O artigo "E depois do PRR?" é um editorial de Nuno Reis, diretor do jornal "Voz das Misericórdias", que aborda a necessidade de reflexão sobre as taxas de execução do Plano de Recuperação e Resiliência (PRR) e sobre a gestão corrente deste programa na administração pública.
O autor destaca o papel crucial das Santas Casas e Misericórdias na expansão da rede de cuidados continuados integrados e no aumento de creches, alertando que não se deve "cortar asas" a um setor social que já demonstrou capacidade de ação. No recente Congresso Nacional das Misericórdias, foi partilhado um grito de alerta sobre a necessidade de permitir a elegibilidade direta das instituições sociais a candidaturas europeias e nacionais, para preservar um património que pertence às comunidades que servem.

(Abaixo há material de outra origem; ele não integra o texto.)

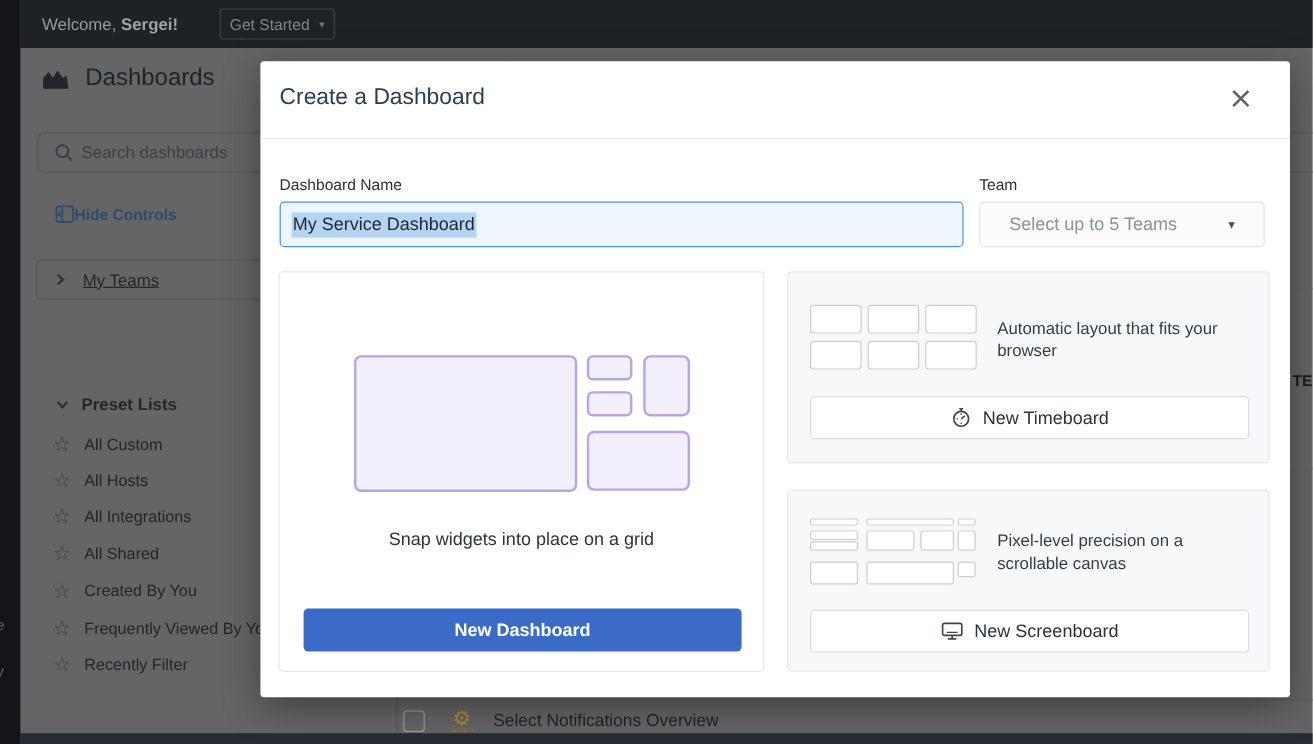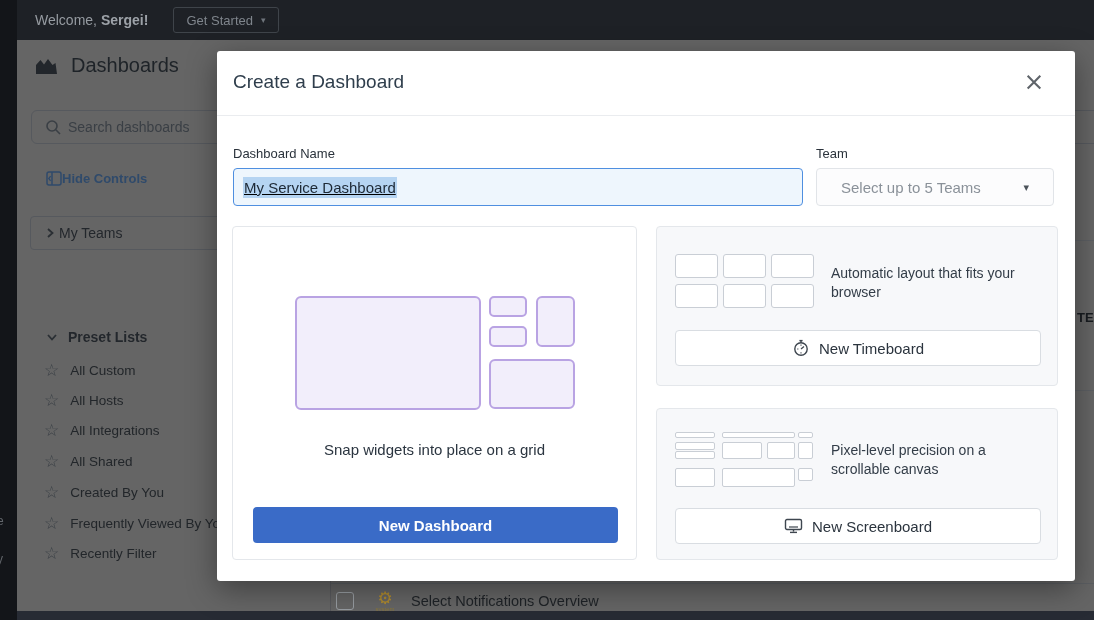"Get Started" .btn-getstarted { left: 156px -> 166px; width: 106px -> 96px }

O artigo adverte contra a imposição administrativa de filtros que exacerbem o papel das Comissões de Coordenação ou Comunidades Intermunicipais, considerando que isso inclinaria ainda mais o tabuleiro no sentido errado. O autor defende que é necessário contar com todos, incluindo as Misericórdias, para enfrentar os desafios futuros.
A Carta Social 2024, citada no artigo, confirma que os esforços de apoio às pessoas idosas não são suficientes. O aumento acelerado da população com 65 ou mais anos tem condicionado o crescimento da taxa de cobertura de respostas como lares, apoio domiciliário e centros de dia. Nuno Reis conclui que envolver o setor social como agente de serviço público e parceiro de pleno direito é fundamental para garantir mais e melhores respostas ao envelhecimento populacional.